Synthetic studies on sialoglycoconjugates, part 118.: A highly efficient total synthetic route to α-series gangliosides:: GM1α, GD1α, and GT1α

A highly efficient total synthetic route to alpha -series gangliosides GM1 alpha, GD1 alpha and GT1 alpha is described. The suitably protected gangliotriose (GgOse3) derivatives, i.e., 2-(trimethylsilyl)ethyl (2-acetamido-2-deoxy-3-O-p-methoxybenzyl-beta -D-galactopyranosyl)-(1-->4)-(2,3,6-tri-O-benzyl-beta -D-galactopyranosyl)-(1 -->4)-2,3,6-tri-O-benzyl-beta -D-glucopyranoside (8) and the corresponding III3-levulinoyl derivative (9), were regioselectively glycosylated with the phenyl 2-thioglycoside of N-acetylneuraminic acid (Neu5Ac) promoted by N-iodosuccinimide (NIS)-trimethylsilyl trifluoromethanesulfonate (TMSOTf) or trifluoromethanesulfonic acid (TfOH) in acetonitrile, to give the desired alpha -Neu5Ac-(2-->6)-gangliotriose (III(6)Neu5AcGgOse3) derivatives as the major products (11 and 12).
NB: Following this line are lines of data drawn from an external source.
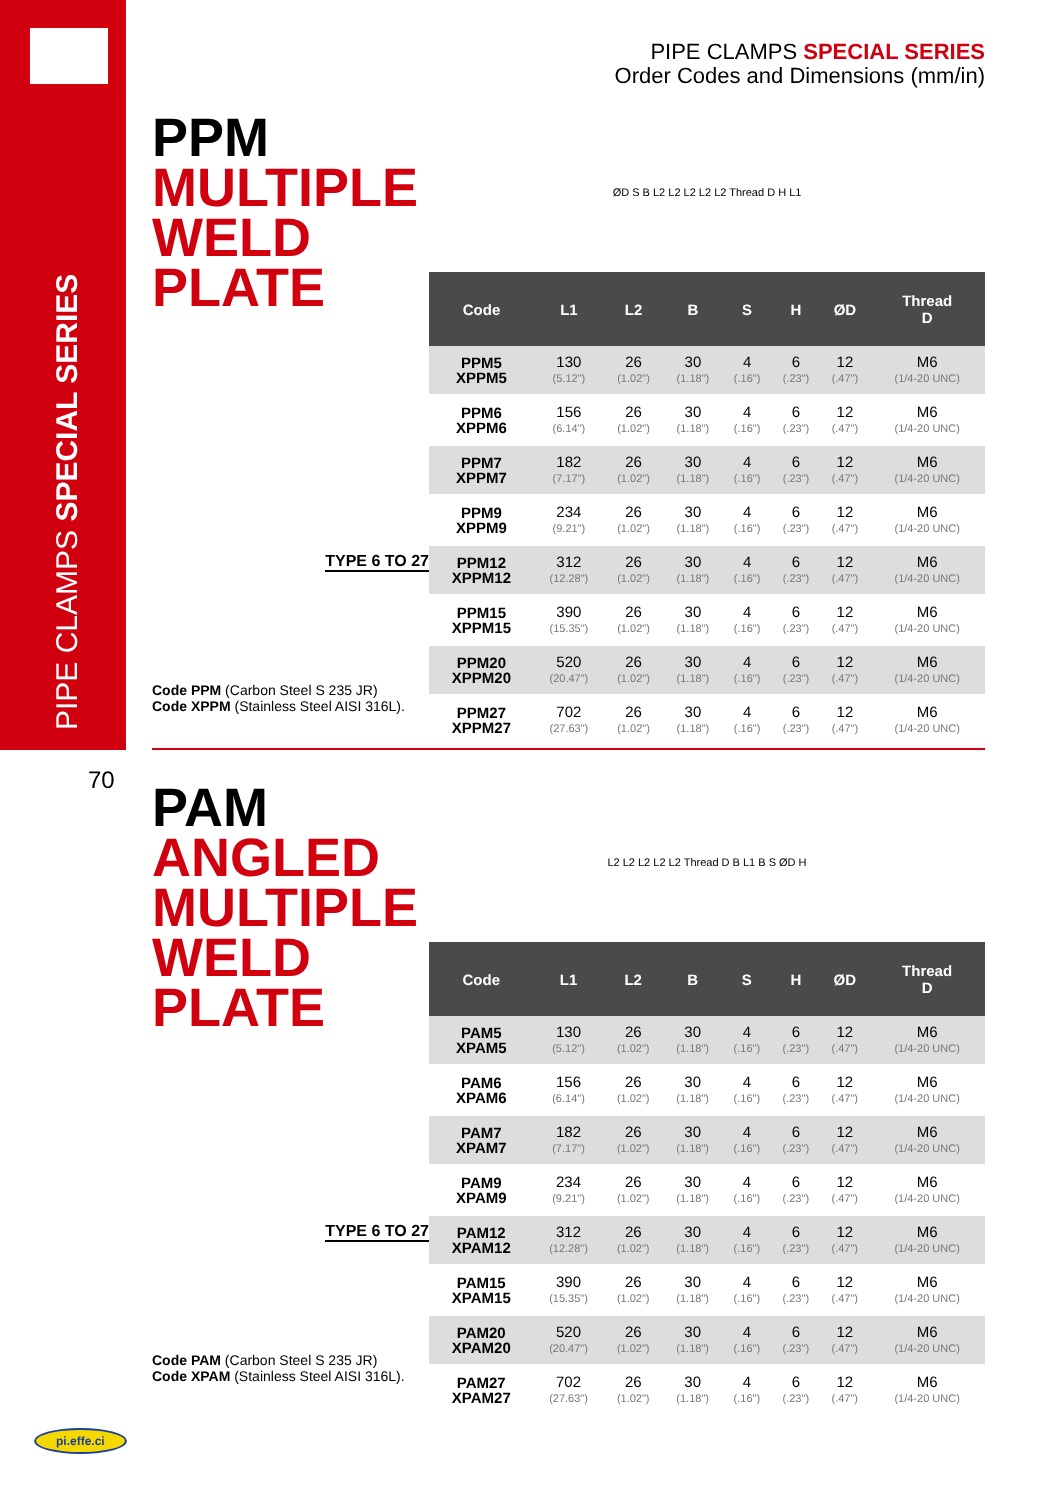PIPE CLAMPS SPECIAL SERIES
70
PIPE CLAMPS SPECIAL SERIES
Order Codes and Dimensions (mm/in)
PPM
MULTIPLE
WELD
PLATE
TYPE 6 TO 27
Code PPM (Carbon Steel S 235 JR)
Code XPPM (Stainless Steel AISI 316L).
ØD S B L2 L2 L2 L2 L2 Thread D H L1
| Code | L1 | L2 | B | S | H | ØD | Thread D |
| --- | --- | --- | --- | --- | --- | --- | --- |
| PPM5 XPPM5 | 130 (5.12") | 26 (1.02") | 30 (1.18") | 4 (.16") | 6 (.23") | 12 (.47") | M6 (1/4-20 UNC) |
| PPM6 XPPM6 | 156 (6.14") | 26 (1.02") | 30 (1.18") | 4 (.16") | 6 (.23") | 12 (.47") | M6 (1/4-20 UNC) |
| PPM7 XPPM7 | 182 (7.17") | 26 (1.02") | 30 (1.18") | 4 (.16") | 6 (.23") | 12 (.47") | M6 (1/4-20 UNC) |
| PPM9 XPPM9 | 234 (9.21") | 26 (1.02") | 30 (1.18") | 4 (.16") | 6 (.23") | 12 (.47") | M6 (1/4-20 UNC) |
| PPM12 XPPM12 | 312 (12.28") | 26 (1.02") | 30 (1.18") | 4 (.16") | 6 (.23") | 12 (.47") | M6 (1/4-20 UNC) |
| PPM15 XPPM15 | 390 (15.35") | 26 (1.02") | 30 (1.18") | 4 (.16") | 6 (.23") | 12 (.47") | M6 (1/4-20 UNC) |
| PPM20 XPPM20 | 520 (20.47") | 26 (1.02") | 30 (1.18") | 4 (.16") | 6 (.23") | 12 (.47") | M6 (1/4-20 UNC) |
| PPM27 XPPM27 | 702 (27.63") | 26 (1.02") | 30 (1.18") | 4 (.16") | 6 (.23") | 12 (.47") | M6 (1/4-20 UNC) |
PAM
ANGLED
MULTIPLE
WELD
PLATE
TYPE 6 TO 27
Code PAM (Carbon Steel S 235 JR)
Code XPAM (Stainless Steel AISI 316L).
L2 L2 L2 L2 L2 Thread D B L1 B S ØD H
| Code | L1 | L2 | B | S | H | ØD | Thread D |
| --- | --- | --- | --- | --- | --- | --- | --- |
| PAM5 XPAM5 | 130 (5.12") | 26 (1.02") | 30 (1.18") | 4 (.16") | 6 (.23") | 12 (.47") | M6 (1/4-20 UNC) |
| PAM6 XPAM6 | 156 (6.14") | 26 (1.02") | 30 (1.18") | 4 (.16") | 6 (.23") | 12 (.47") | M6 (1/4-20 UNC) |
| PAM7 XPAM7 | 182 (7.17") | 26 (1.02") | 30 (1.18") | 4 (.16") | 6 (.23") | 12 (.47") | M6 (1/4-20 UNC) |
| PAM9 XPAM9 | 234 (9.21") | 26 (1.02") | 30 (1.18") | 4 (.16") | 6 (.23") | 12 (.47") | M6 (1/4-20 UNC) |
| PAM12 XPAM12 | 312 (12.28") | 26 (1.02") | 30 (1.18") | 4 (.16") | 6 (.23") | 12 (.47") | M6 (1/4-20 UNC) |
| PAM15 XPAM15 | 390 (15.35") | 26 (1.02") | 30 (1.18") | 4 (.16") | 6 (.23") | 12 (.47") | M6 (1/4-20 UNC) |
| PAM20 XPAM20 | 520 (20.47") | 26 (1.02") | 30 (1.18") | 4 (.16") | 6 (.23") | 12 (.47") | M6 (1/4-20 UNC) |
| PAM27 XPAM27 | 702 (27.63") | 26 (1.02") | 30 (1.18") | 4 (.16") | 6 (.23") | 12 (.47") | M6 (1/4-20 UNC) |
pi.effe.ci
The p-methoxybenzyl (MPM) group in 11 or the levulinoyl group in 12 was selectively removed, and the resulting 2-(trimethylsilyl)ethyl (methyl 5-acetamido-4,7,8,9-tetra-O-acetyl-3,5-dideoxy-D-glycero-alpha -D-galacto-2-nonulopyranosylonate)-(2-->6)-(2-acetamido-2-deoxy-beta -D-galactopyranosyl)-(1-->4)-(2,3,6-tri-O-benzyl-beta -D-galactopyranosyl)-(1-->4)-2,3,6-tri-O-benzyl-beta -D-glucopyranoside (13), a key glycosyl acceptor, was systematically glycosylated with the galactose donor (14), alpha -Neu5Ac-(2-->3)-galactuse donor (15) and alpha -Neu5Ac-(2-->8)-alpha -Neu5Ac-(2-->3)-galactose donor (20) to give the protected GM1 alpha (16, 70%), GD1 alpha (17, 80%) and GT1 alpha (21, 87%) oligosaccharides, respectively, which can be converted to the target gangliosides by the introduction of ceramide and then complete deprotection.